The custom installation industry will be around in 2022 for another show in person. Now is the time to get control over the pandemic and restore normalcy to the nation and the world. There are other options to keep the CI business moving forward during a booming U.S. economy. Video demonstrations and “virtual shows” don’t offer the quality and experience that in-person demonstrations do, but they are a lot safer, save quite a bit of time and are massively more efficient for the end user. Audioholics is doing their part by offering Virtual Press Events (VPE's) and CEDIA webinars on the Audioholics YouTube channel during the entire week of CEDIA and beyond. It is our goal to work more closely with CEDIA in the future to keep the show thriving.
Other changes that
CEDIA needs to make come from their more enlightened friends at the Consumer
Electronics Show, aka CES. CES is the biggest tradeshow in the world, with over
180,000 attendees from nearly every nation in the world converging on the city
of Las Vegas at peak flu season. Many people, yours truly included, objected to
going to CES long before COVID-19 because of the risk of illness. The majority of the population
from various Asian countries wore masks back then, and I thought they looked a
little silly. I don’t feel that way now.

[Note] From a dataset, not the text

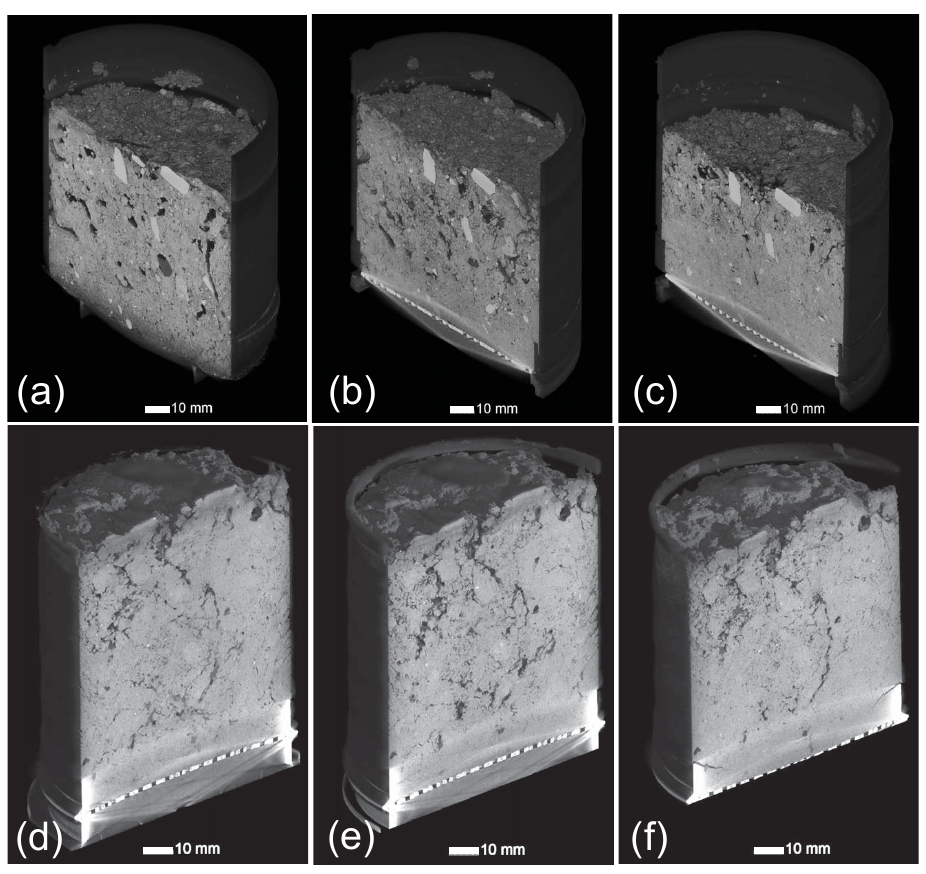
Figure 2. X-ray microtomography images of the soil structure in the Köllme soil (a) at full water saturation ( ψ = 0kPa) and (b) at ψ = − 100kPa and (c) at ψ = − 500kPa and in the Bad Lauchstädt soil (d) at full water saturation ( ψ = 0kPa) and (e) at ψ = − 50kPa and (f) at ψ = − 300kPa.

The CTA, the parent of CES and the lobbyist
for the entire consumer electronics industry, just did something smart, in that
they announced that if
you want to go to their show – you have to prove that you have a vaccine.
No matter what the attendance looks like, CEDIA should
follow suit or simply cancel their show out of concern for their health and well-being
of their members, attendees, press, staff, and beyond.
Make no mistake, this third wave of COVID-19 was avoidable. However, politics
proved more powerful than any sense of restraint. Sadly, the majority of the same people politicizing COVID-19 likely had their measles and smallpox vaccines and can’t get into the building that they spew deadly misinformation from without a
vaccination. The
vast majority of the people dying from COVID-19 are unvaccinated
and the age of those people in the third wave is lower and lower – now
including children who were seemingly more resilient to COVID-19 before Delta. States such as Mississippi, Alabama, Louisiana, Texas, and Florida,
are the ones suffering the most from COVID-19 right now, with many hospitals
simply out of ICU beds, thanks to the nearly all unvaccinated patients who are
overrunning the hospitals. Even the hero of the right and six times-bankrupt
businessman Donald Trump was booed recently at one of his COVID-19 super-spreader
rallies when he actually suggested that people should get a vaccine. Note: this
former president got early access to the best therapeutics and has since been
vaccinated.
Until certain people in this country learn that a global, viral respiratory virus isn’t a political football, we’ve got a massive problem. In the meantime, much like tours from Stevie Nicks, Guns and Roses, BTS, Garth Brooks and so many other artists, perhaps it is time to cancel or at least postpone CEDIA?
Note: The political views in this article don't necessarily reflect on the political views of the ADMIN of Audioholics.com.